There is increasing pressure on organisations across this city to sign up to paying all their workers at least the London Living Wage, that is the hourly rate of pay that enables the fulfilment of life’s basic needs and staves off poverty.

The arguments for the Living Wage are overwhelming. Not only does it help people survive and provide for themselves and their families, it actually benefits the local economy as a whole.

In London, the Living Wage is now £8.55 per hour, having recently risen from £8.30  due to inflation and spiralling costs.

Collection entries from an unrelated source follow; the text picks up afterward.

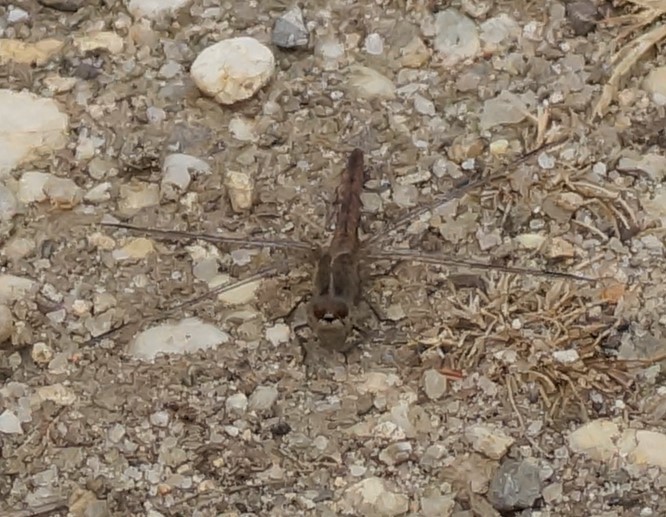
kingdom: Animalia
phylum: Arthropoda
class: Insecta
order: Odonata
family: Libellulidae
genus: Diplacodes
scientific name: Diplacodes bipunctata
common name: Red percher dragonfly
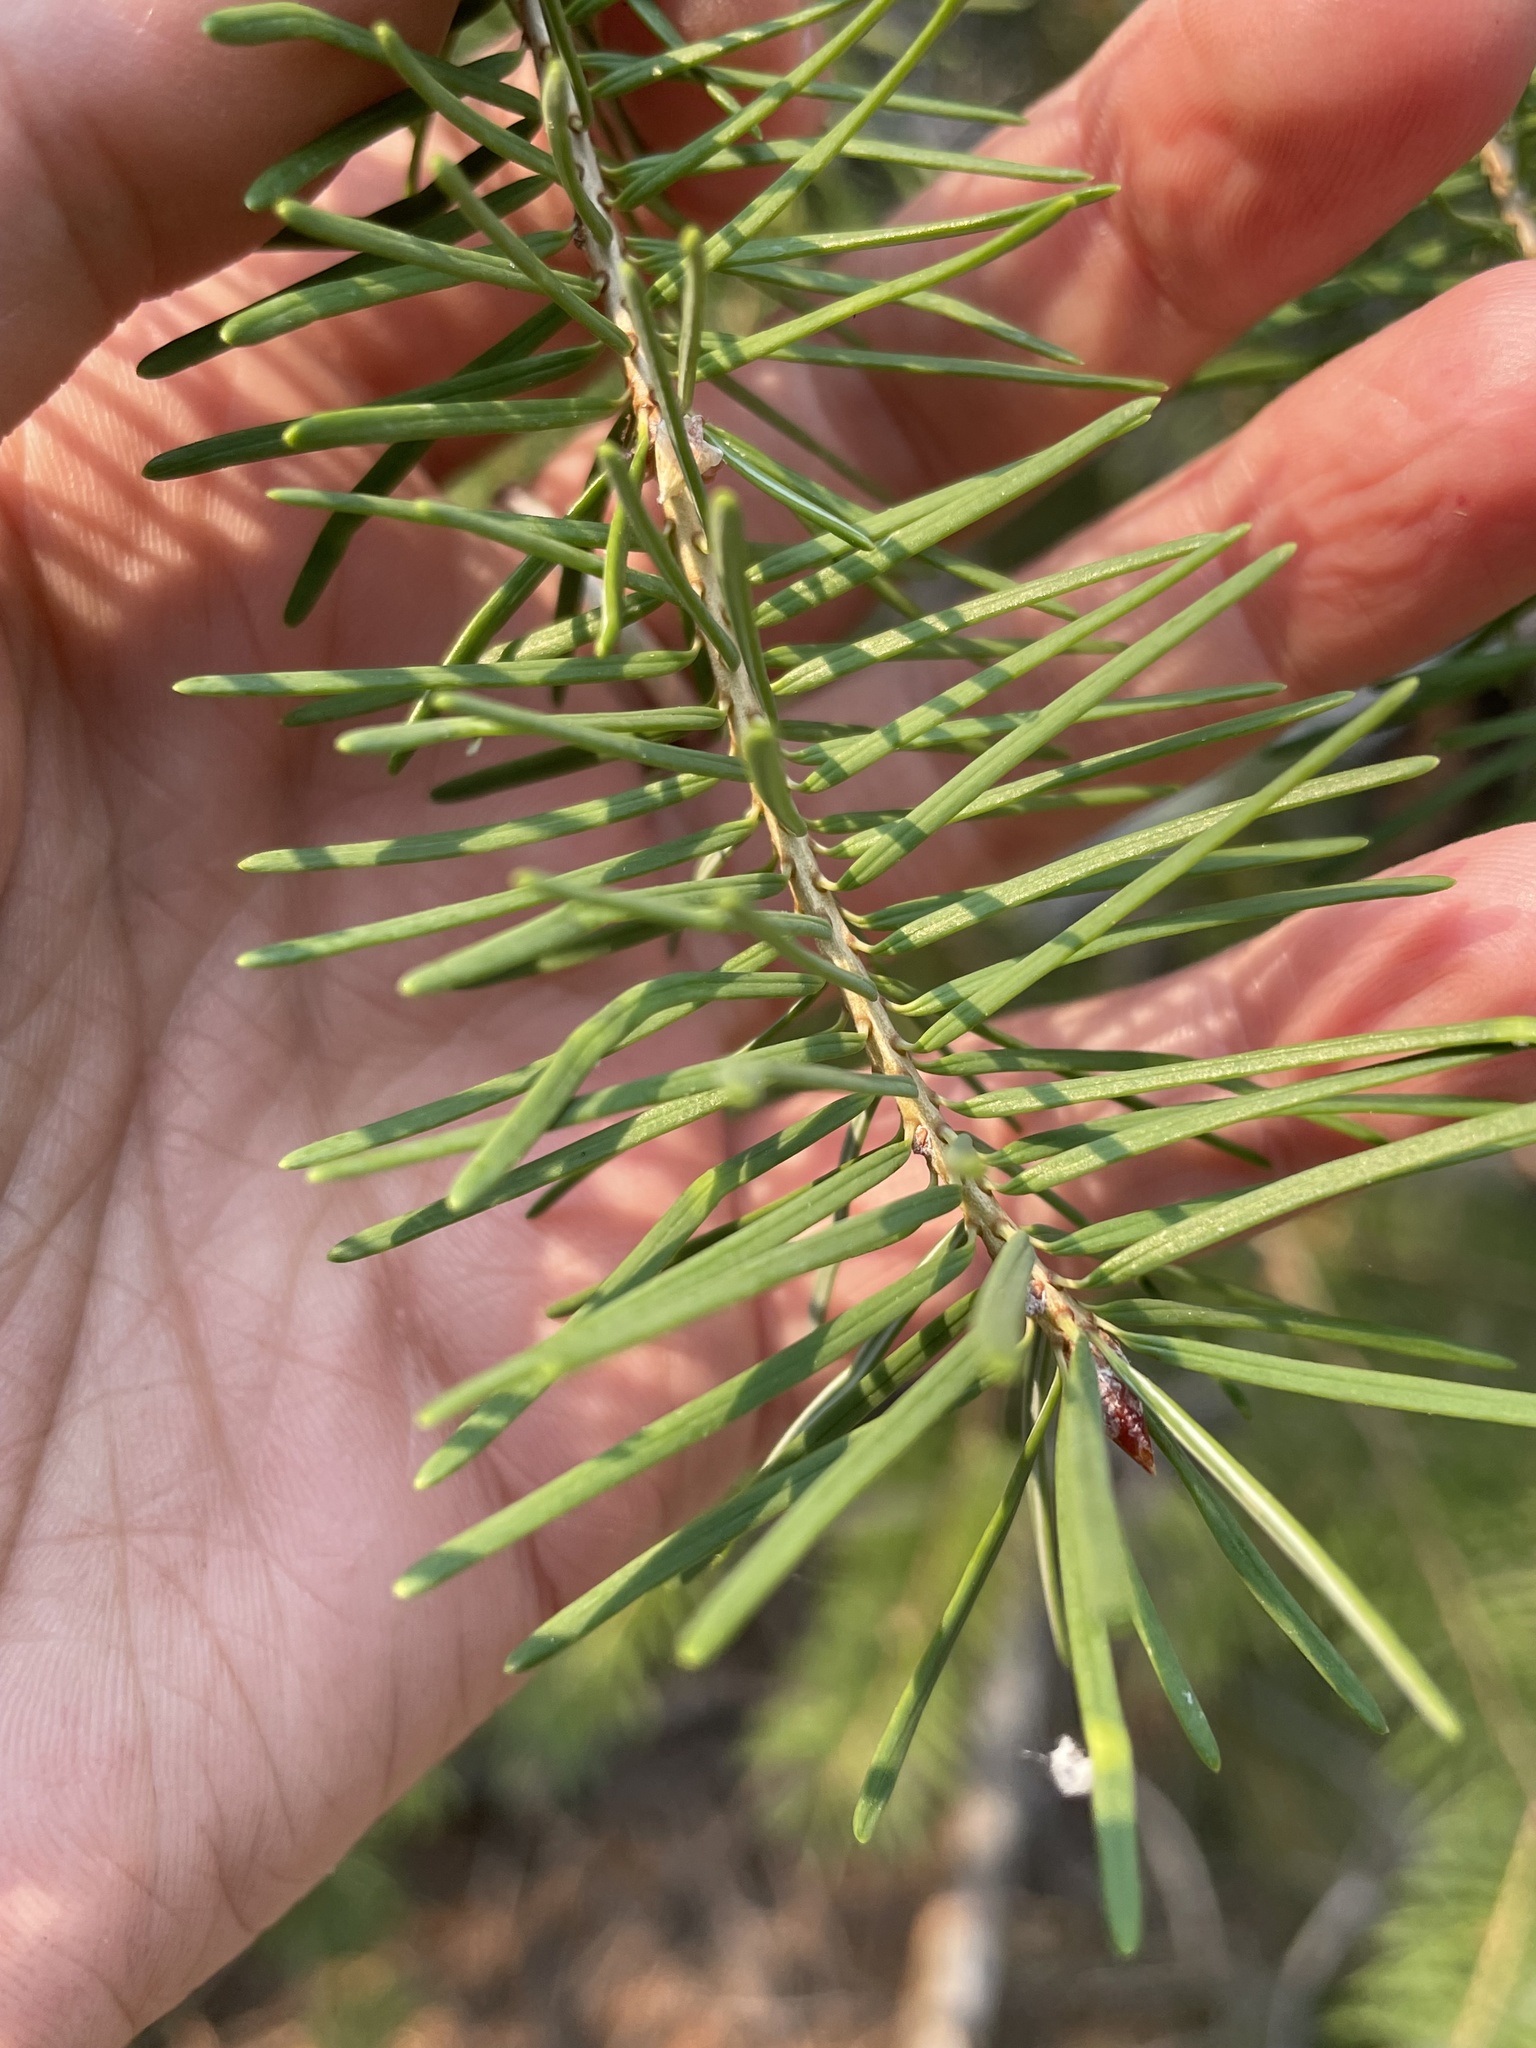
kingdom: Plantae
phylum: Tracheophyta
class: Pinopsida
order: Pinales
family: Pinaceae
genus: Pseudotsuga
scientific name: Pseudotsuga menziesii
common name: Douglas fir
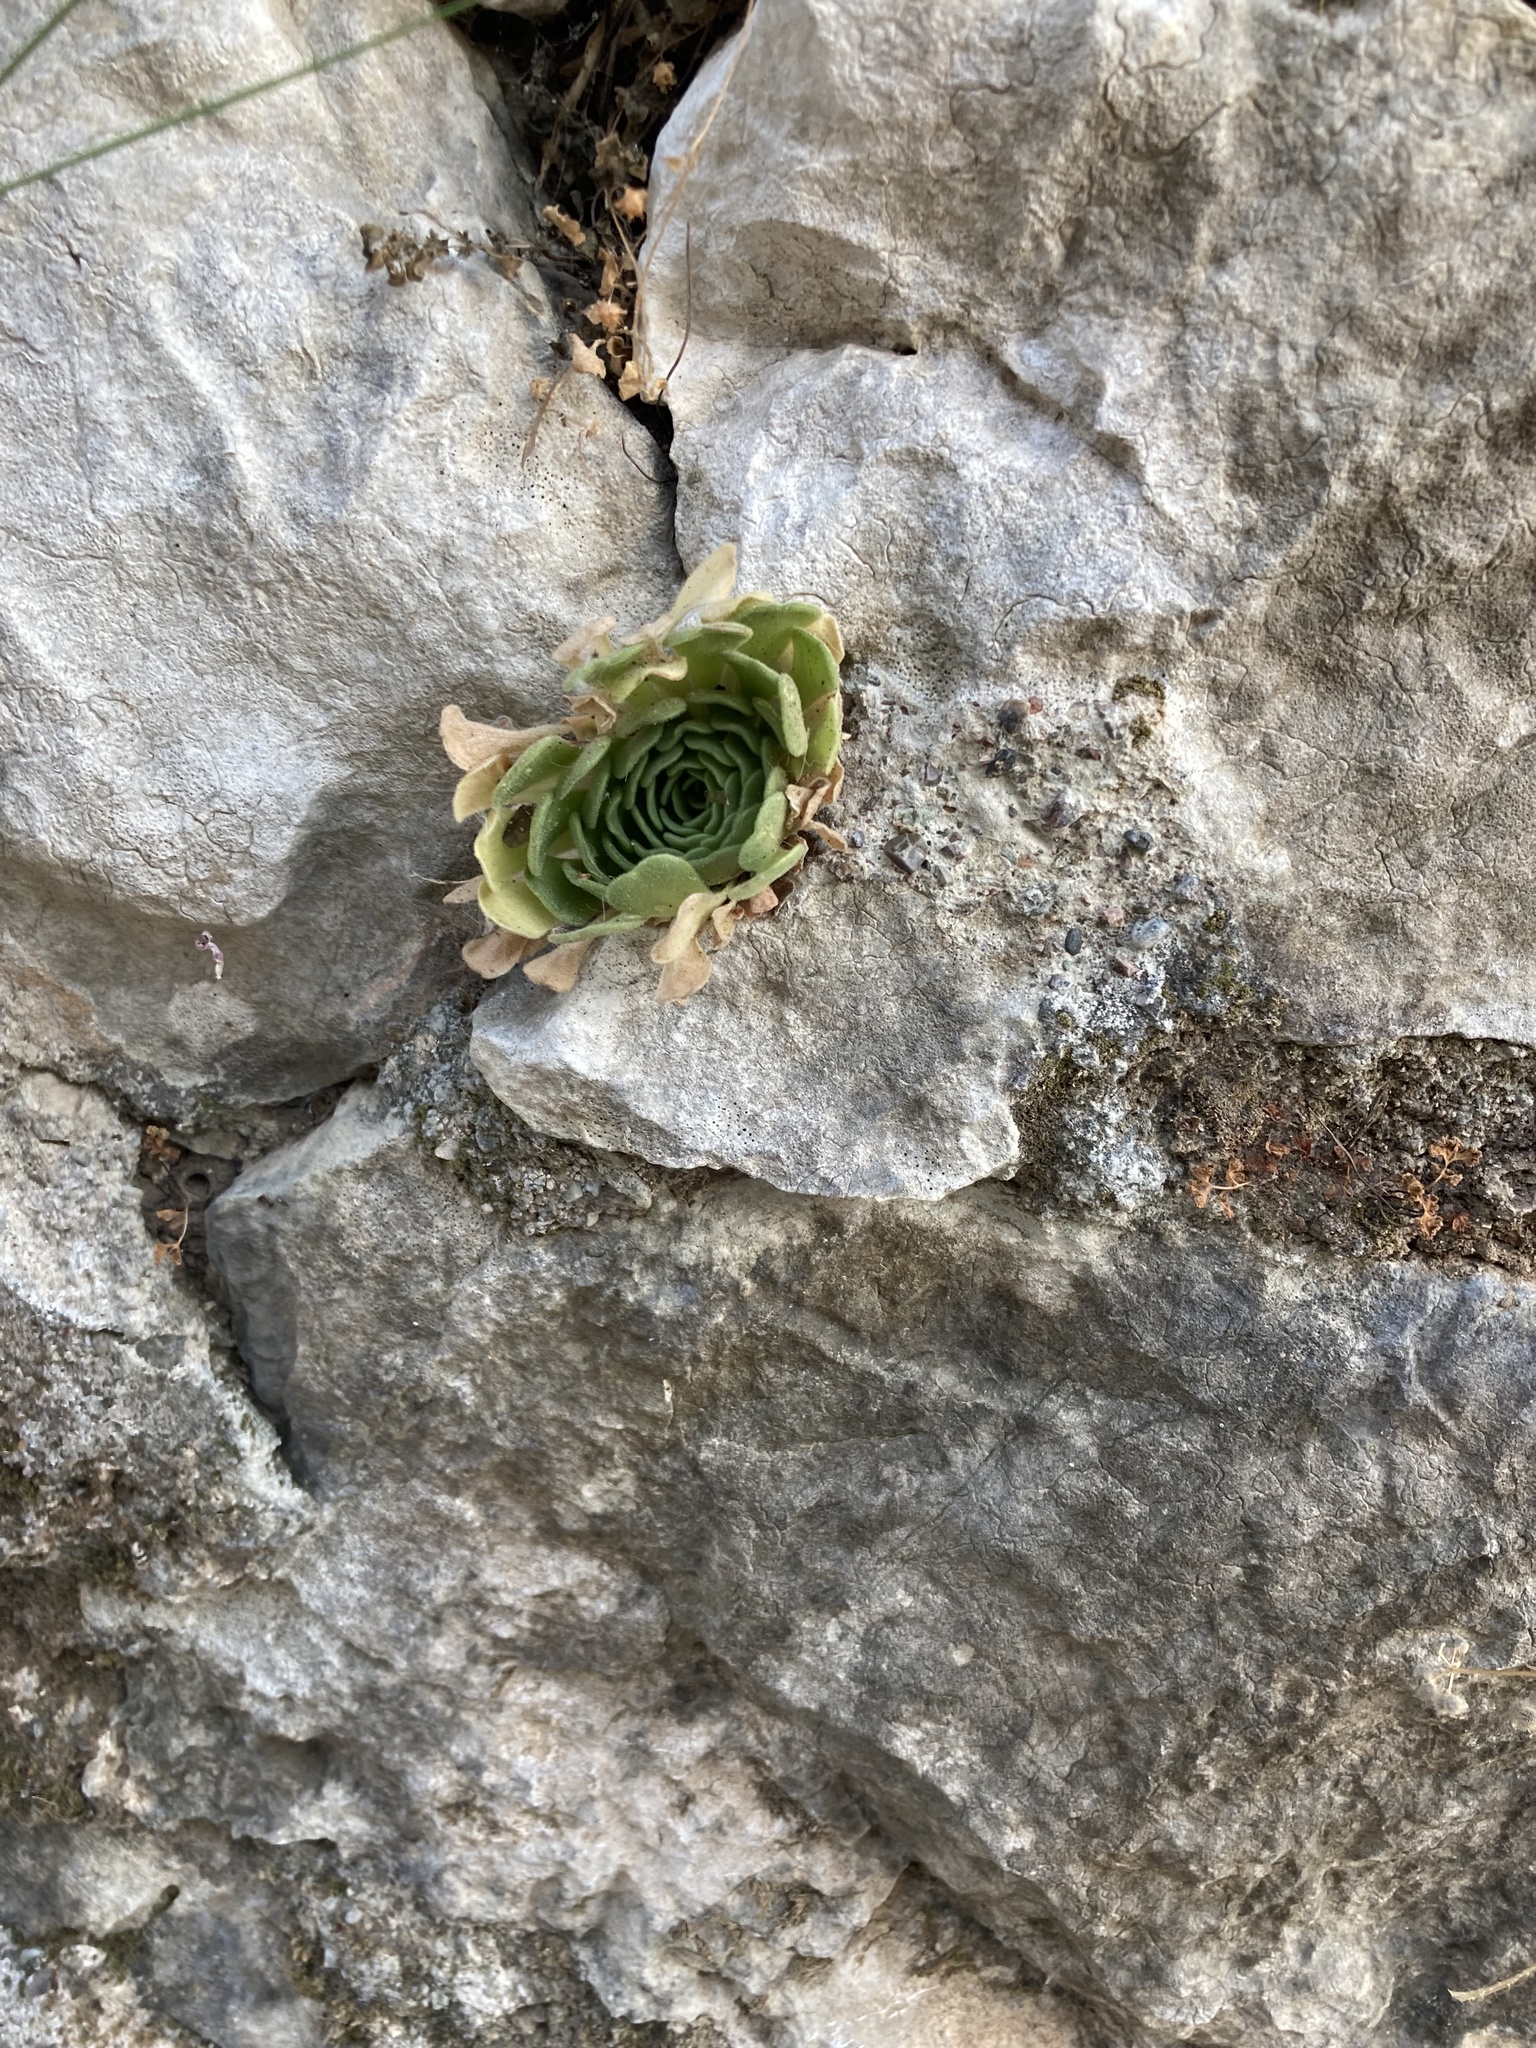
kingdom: Plantae
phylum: Tracheophyta
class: Magnoliopsida
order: Saxifragales
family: Crassulaceae
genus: Rosularia
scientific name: Rosularia globulariifolia
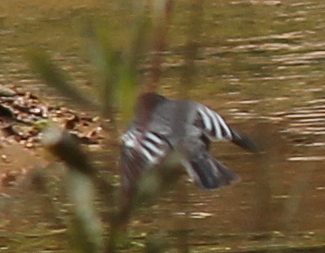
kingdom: Animalia
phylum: Chordata
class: Aves
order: Passeriformes
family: Tyrannidae
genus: Sayornis
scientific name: Sayornis nigricans
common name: Black phoebe
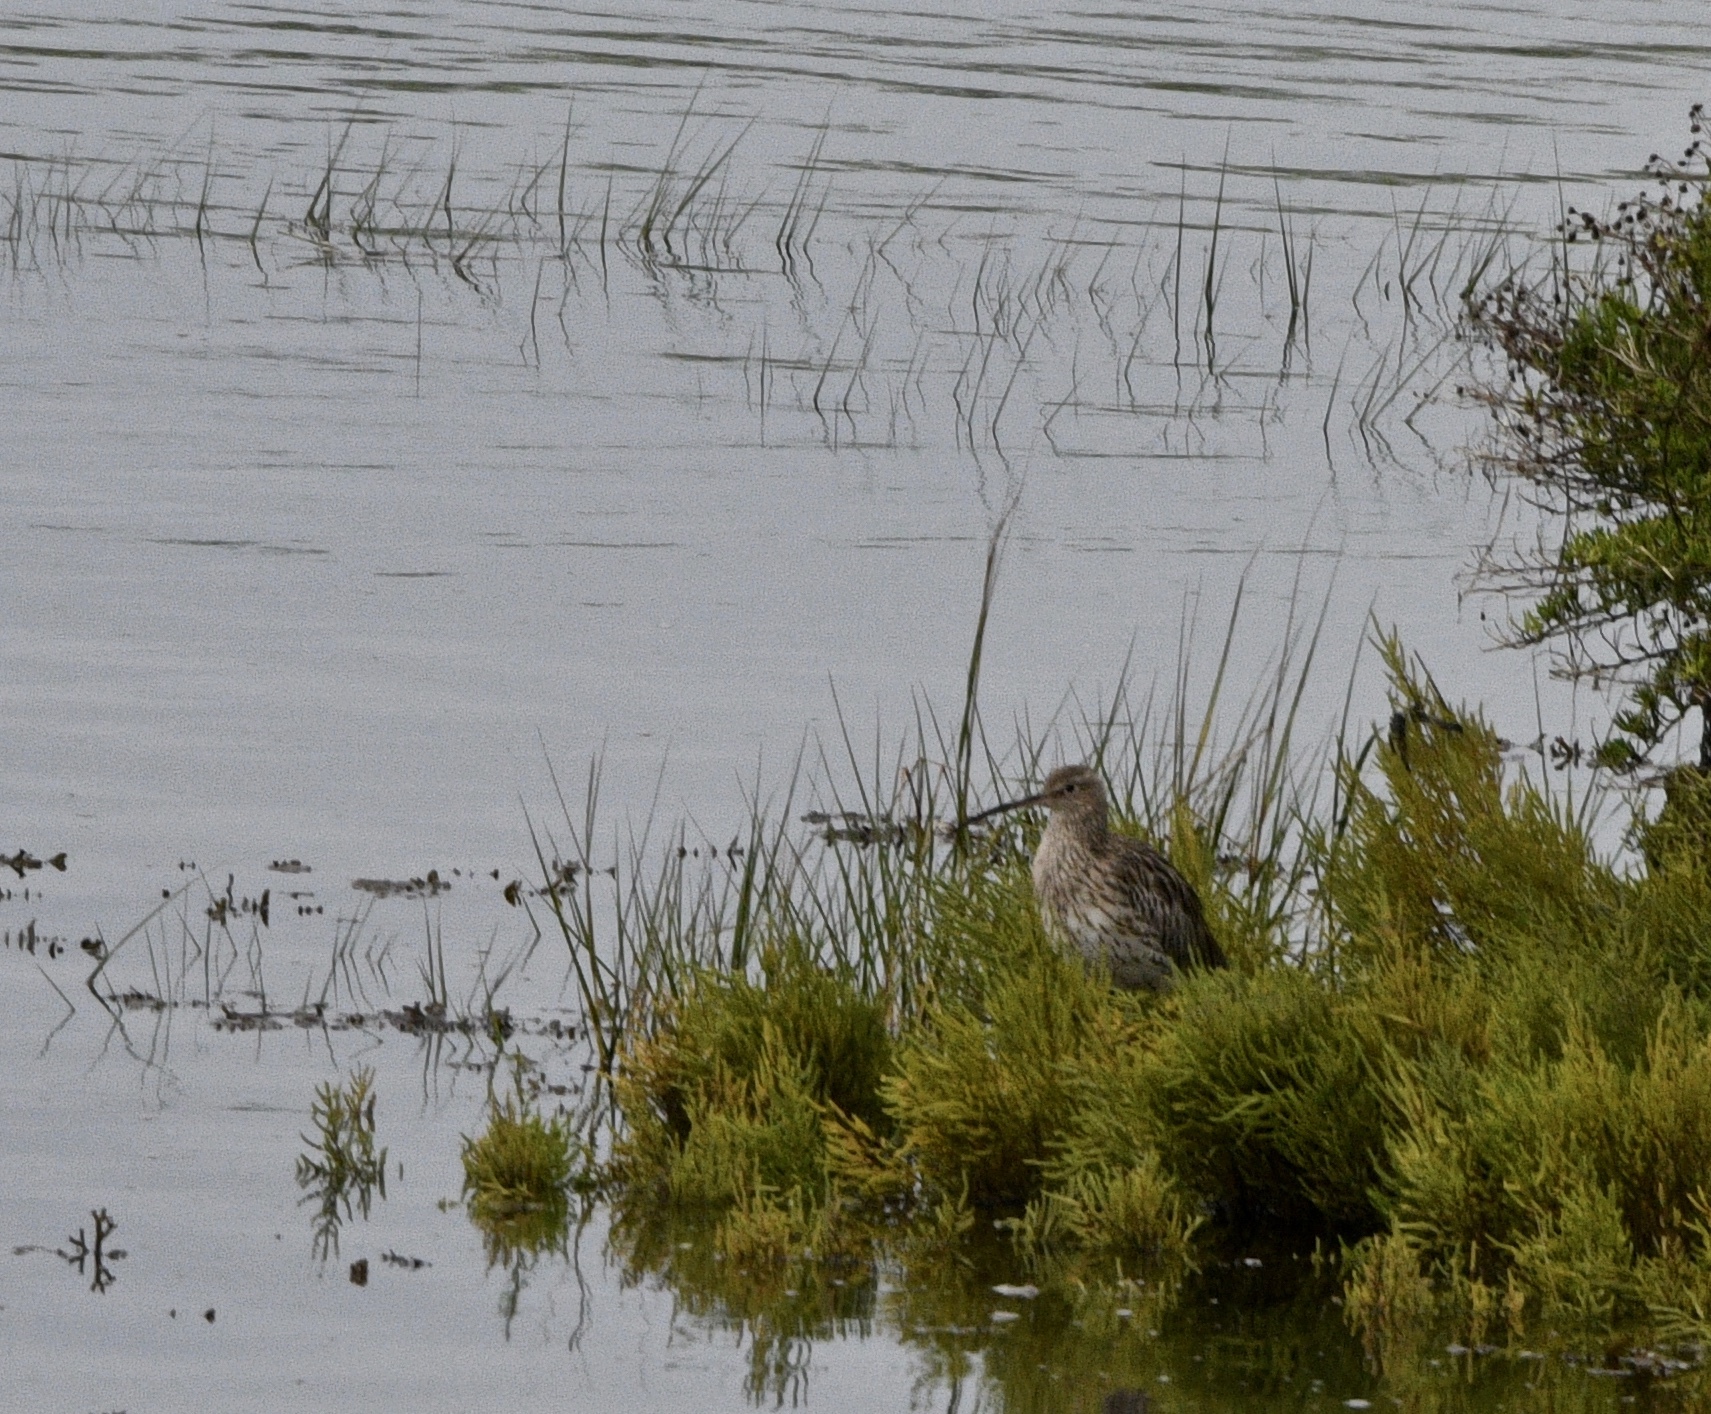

Some great campaigning work has been done by unions and groups such as London Citizens, but pressure for the Living Wage to be taken up by more employers has also come from some perhaps surprising quarters. Conservative Mayor of London Boris Johnson is on board, matching noises made by Labour’s leader Ed Miliband.

Although Hackney Council long ago signed up to the Living Wage campaign, the situation for contracted labourers who work for the Town Hall  remains ambiguous.

For this council to truly affirm its affiliation with the working people of Hackney, it should now surely lead by example and commit to paying all its workers – directly employed and employed through contractors – at least £8.55 per hour.